Kunjungan yang diprakarsai dan diorganisir oleh UNAMID kali ini dihadiri oleh Dubes Qatar, Indonesia, India, Pakistan, Yemen, Zimbabwe dan Iran, serta Charge d'Affaires Venezuela, Irak dan perwakilan Kedubes Afrika Selatan.  Sejumlah diplomat termasuk Pelaksana Fungsi Politik KBRI Khartoum juga ikut hadir saat kunjungan kerja ke Darfur tersebut.

Pada kesempatan tersebut, Delegasi mendapatkan briefing dari JSR, Prof. Ibrahim Gambari, dan pejabat UNAMID terkait dengan upaya-upaya yang dilakukan UNAMID selama ini dan perkembangan situasi keamanan di Darfur secara keseluruhan. Mereka juga melakukan kunjungan ke Tawilla (salah satu kabupaten di Darfur Utara, yang memiliki lebih kurang 50.000 IDP's) dan menghadiri wisuda 400 mahasiswa S1 Universitas El Fashir.
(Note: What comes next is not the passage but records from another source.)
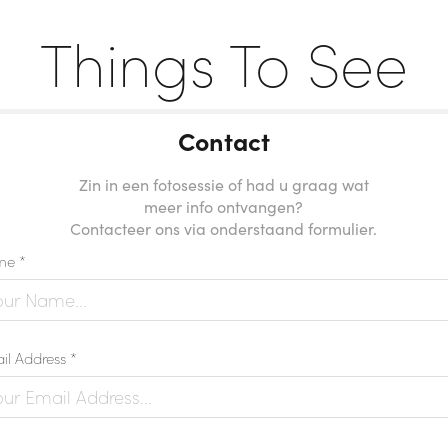
Things To See
Contact
Zin in een fotosessie of had u graag wat
meer info ontvangen?
Contacteer ons via onderstaand formulier.
e *
il Address *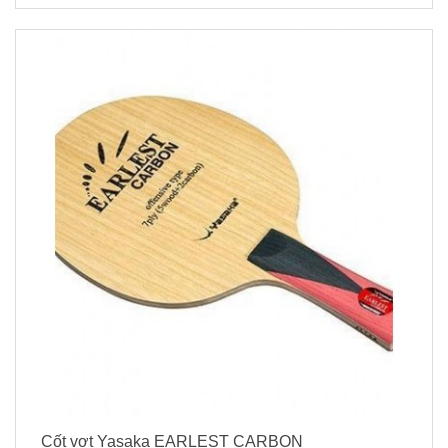
Cốt vợt Yasaka EARLEST CARBON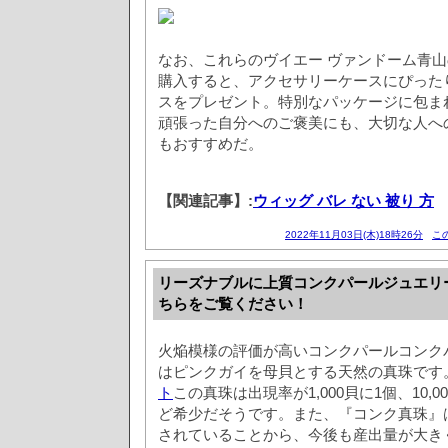
なお、これらのヴイエー ヴァンドーム青
購入すると、アクセサリーケースにぴった
スをプレゼント。特別なパッケージに包ま
頑張った自分へのご褒美にも、大切な人へ
もおすすめだ。
【関連記事】:
ウィッグ バレ ない 被り 方
2022年11月03日(木)18時26分
こ
リーズナブルに上質コンクパールジュエリ
ちらをご覧ください！
火焔模様の評価が高いコンクパールコンク
はピンクガイを母貝とする天然の真珠です
ト
この真珠は出現率が1,000貝に1個、10,
ど希少だそうです。また、『コンク真珠』
されていることから、今後も産出量が大き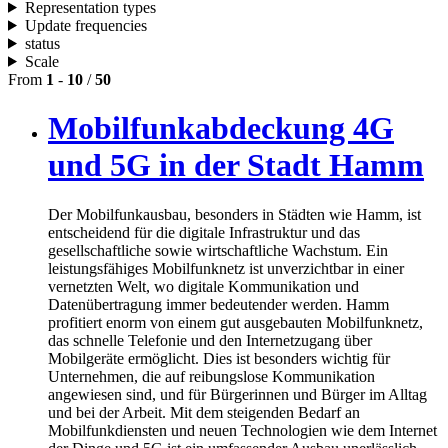
Representation types
Update frequencies
status
Scale
From
1
-
10
/
50
Mobilfunkabdeckung 4G
und 5G in der Stadt Hamm
Der Mobilfunkausbau, besonders in Städten wie Hamm, ist
entscheidend für die digitale Infrastruktur und das
gesellschaftliche sowie wirtschaftliche Wachstum. Ein
leistungsfähiges Mobilfunknetz ist unverzichtbar in einer
vernetzten Welt, wo digitale Kommunikation und
Datenübertragung immer bedeutender werden. Hamm
profitiert enorm von einem gut ausgebauten Mobilfunknetz,
das schnelle Telefonie und den Internetzugang über
Mobilgeräte ermöglicht. Dies ist besonders wichtig für
Unternehmen, die auf reibungslose Kommunikation
angewiesen sind, und für Bürgerinnen und Bürger im Alltag
und bei der Arbeit. Mit dem steigenden Bedarf an
Mobilfunkdiensten und neuen Technologien wie dem Internet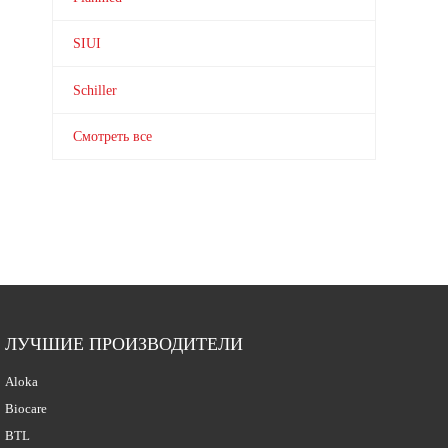
SIUI
Schiller
Смотреть все
ЛУЧШИЕ ПРОИЗВОДИТЕЛИ
Aloka
Biocare
BTL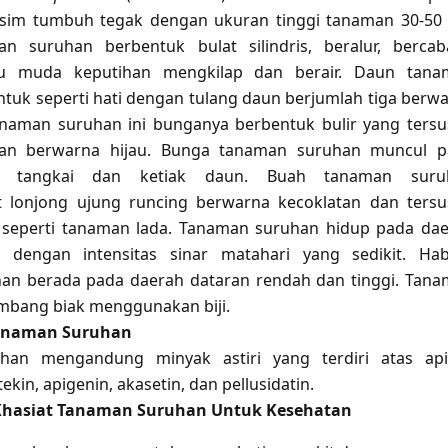
im tumbuh tegak dengan ukuran tinggi tanaman 30-50
n suruhan berbentuk bulat silindris, beralur, berca
au muda keputihan mengkilap dan berair. Daun tana
tuk seperti hati dengan tulang daun berjumlah tiga berw
anaman suruhan ini bunganya berbentuk bulir yang ters
ian berwarna hijau. Bunga tanaman suruhan muncul p
g tangkai dan ketiak daun. Buah tanaman suru
t lonjong ujung runcing berwarna kecoklatan dan ters
 seperti tanaman lada. Tanaman suruhan hidup pada da
dengan intensitas sinar matahari yang sedikit. Hab
an berada pada daerah dataran rendah dan tinggi. Tan
mbang biak menggunakan biji.
anaman Suruhan
an mengandung minyak astiri yang terdiri atas api
etekin, apigenin, akasetin, dan pellusidatin.
Khasiat Tanaman Suruhan Untuk Kesehatan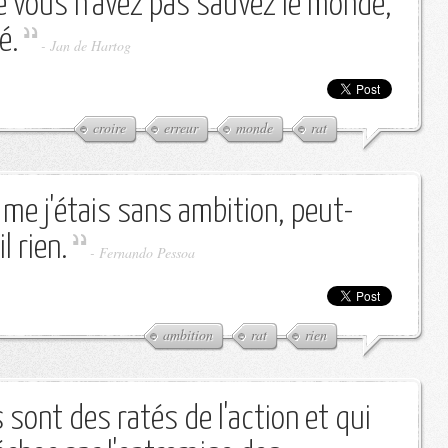
e vous n'avez pas sauvez le monde,
é.
-
Jan de Hartog
croire
erreur
monde
rat
mme j'étais sans ambition, peut-
l rien.
-
Fernando Pessoa
ambition
rat
rien
 sont des ratés de l'action et qui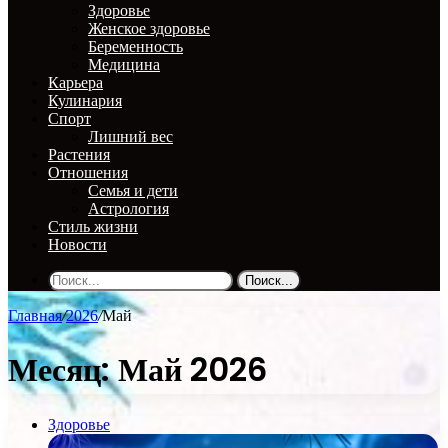
Здоровье
Женское здоровье
Беременность
Медицина
Карьера
Кулинария
Спорт
Лишний вес
Растения
Отношения
Семья и дети
Астрология
Стиль жизни
Новости
Поиск...
Главная
/
2026
/
Май
Месяц:
Май 2026
Здоровье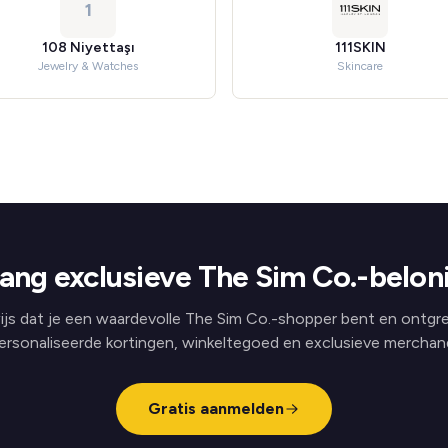
1
108 Niyettaşı
111SKIN
Jewelry & Watches
Skincare
ang exclusieve The Sim Co.-belon
js dat je een waardevolle The Sim Co.-shopper bent en ontgr
ersonaliseerde kortingen, winkeltegoed en exclusieve merchand
Gratis aanmelden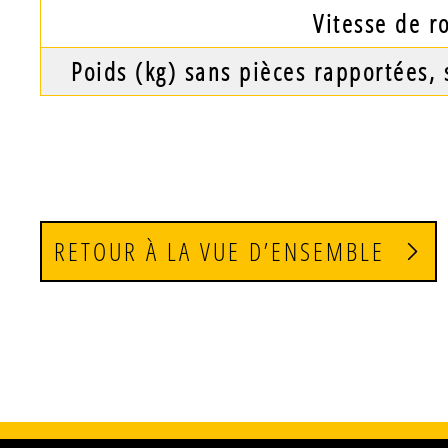
Vitesse de r
Poids (kg) sans pièces rapportées,
RETOUR À LA VUE D’ENSEMBLE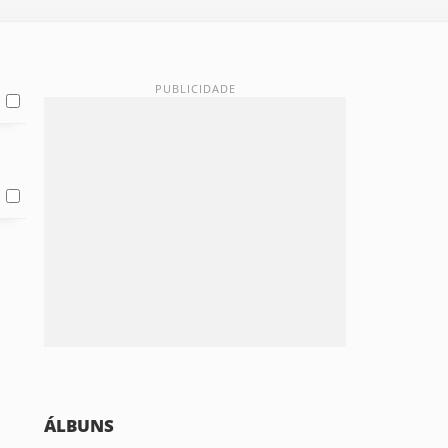
ÁLBUNS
Pada malam harinya, Dubes RI menginap di Super camp PBB guna menemui sekitar 140 pesonel Polri yang tergabung dalam misi Kontingen GARUDA yang ikut bertugas dalam menjaga perdamaian di Darfur. "sebagai perwujudan sumbangan positif RI dalam menjaga perdamaian dunia, Indonesia berpartisipasi dalam misi perdamaian di Darfur dengan mengirimkan kontingen Garuda yang sekarang masuk tahun ke tiga", tambah Sujatmiko.

Pada keesokan harinya Dubes RI direncanakan akan bertemu dengan Gubernur Darfur Utara untuk membicarakan kerjasama bilateral dan sekaligus untuk menyerahkan sumbangan buku tulis dan alat-alat olah raga serta peralatan sholat bagi para pengungsi di Darfur.